We need to simplify our everyday habits and stay sharp on the things that keep us effective and efficient.
The value of this inspired me to eliminate all the “additives” and distractions in my life. I want to simplify my day, not confuse it. I want to focus on components that propel me forward, not sabotage it. In essence, my decision to get rid of the fragmented digitally projected culture, came from rediscovering my childhood living: the qualitative lifestyle. It’s what I want to emanate and sustain.
Looking back, my only gripe was that I did not do this sooner. Days have become more purposeful and peaceful now that I can accomplish tasks and meet goals without anything stealing my time and progress. There’s something powerful, authentic and pure about moving through life this way. Call me old fashioned, but this is the movement my soul loves.
In conclusion, I would like to leave you with words from a wise man to meditate upon.
“This is the paradox of our times.
We have taller buildings, but shorter tempers
Wider freeways, but narrower viewpoints
We spend more, but we have less.
We have bigger houses, but smaller families
More conveniences, but less time.
We have more degrees, but less sense
More knowledge, but less judgment
More experts, but more problems
More medicines, but less wellness.
We have multiplied our possessions, but reduced our values.
We talk too much, love too seldom, and hate too often
We have learned how to make a living, but not a life.
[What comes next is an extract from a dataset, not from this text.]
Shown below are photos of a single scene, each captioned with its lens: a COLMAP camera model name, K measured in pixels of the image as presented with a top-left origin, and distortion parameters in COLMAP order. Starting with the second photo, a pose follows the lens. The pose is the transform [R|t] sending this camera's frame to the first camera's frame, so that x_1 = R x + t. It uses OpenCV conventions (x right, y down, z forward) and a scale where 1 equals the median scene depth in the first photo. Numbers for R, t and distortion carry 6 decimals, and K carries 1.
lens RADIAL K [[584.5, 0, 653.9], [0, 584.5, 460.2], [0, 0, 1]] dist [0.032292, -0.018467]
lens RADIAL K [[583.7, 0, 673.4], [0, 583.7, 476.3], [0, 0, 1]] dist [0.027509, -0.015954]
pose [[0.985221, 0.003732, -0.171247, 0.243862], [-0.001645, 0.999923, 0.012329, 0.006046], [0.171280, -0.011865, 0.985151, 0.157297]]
We have added years to life, but not life to years.
We’ve been all the way to the moon and back
But have trouble crossing the street to meet the new neighbor.
We have conquered outer space, but not inner space.
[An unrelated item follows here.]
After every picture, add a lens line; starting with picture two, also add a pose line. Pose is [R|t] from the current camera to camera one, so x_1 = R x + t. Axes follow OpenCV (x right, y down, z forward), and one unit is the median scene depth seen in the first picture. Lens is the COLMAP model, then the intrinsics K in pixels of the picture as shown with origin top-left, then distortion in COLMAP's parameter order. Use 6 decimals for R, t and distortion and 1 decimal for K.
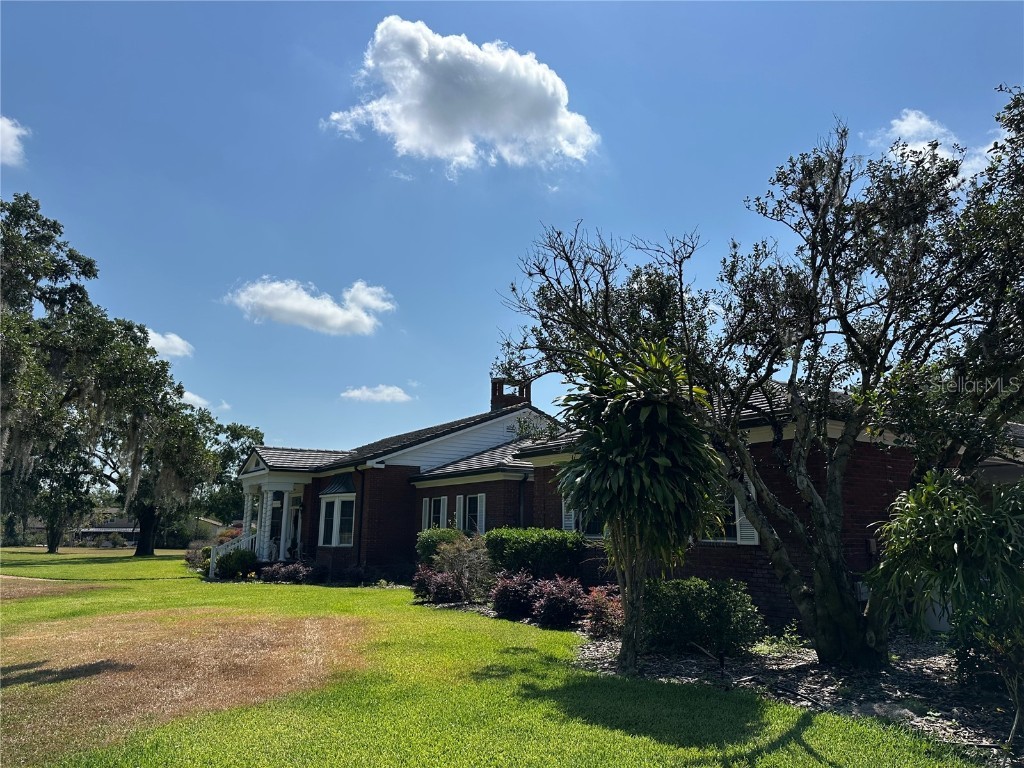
lens RADIAL K [[716.0, 0, 512.0], [0, 716.0, 384.0], [0, 0, 1]] dist [0.098782, -0.129264]
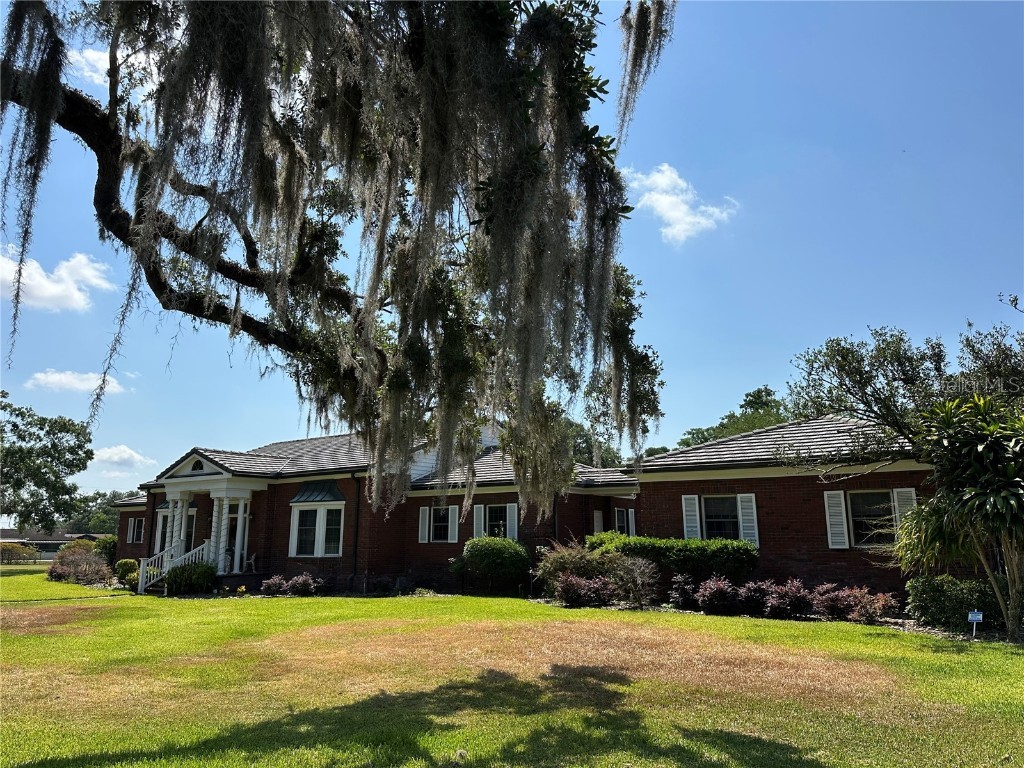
lens RADIAL K [[716.0, 0, 512.0], [0, 716.0, 384.0], [0, 0, 1]] dist [0.098782, -0.129264]
pose [[0.930450, 0.069048, 0.359855, -0.367883], [-0.066045, 0.997603, -0.020651, -0.001628], [-0.360418, -0.004551, 0.932780, 0.010282]]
We’ve cleaned up the air, but polluted our soul.
We’ve split the atom, but not our prejudice.
We’ve higher incomes, but lower morals.
We’ve become long on quantity but short on quality.
These are the times of tall men, and short character;
Steep profits, and shallow relationships.
These are the times of world peace, but domestic warfare,
More leisure, but less fun; more kinds of food, but less nutrition.
These are the days of two incomes, but more divorces;
Of fancier houses, but broken homes.
It is a time when there is much in the show window, and nothing in the stockroom.
A time when technology can bring this letter to you,
And a time when you can choose,
Either to change… or just hit, delete.”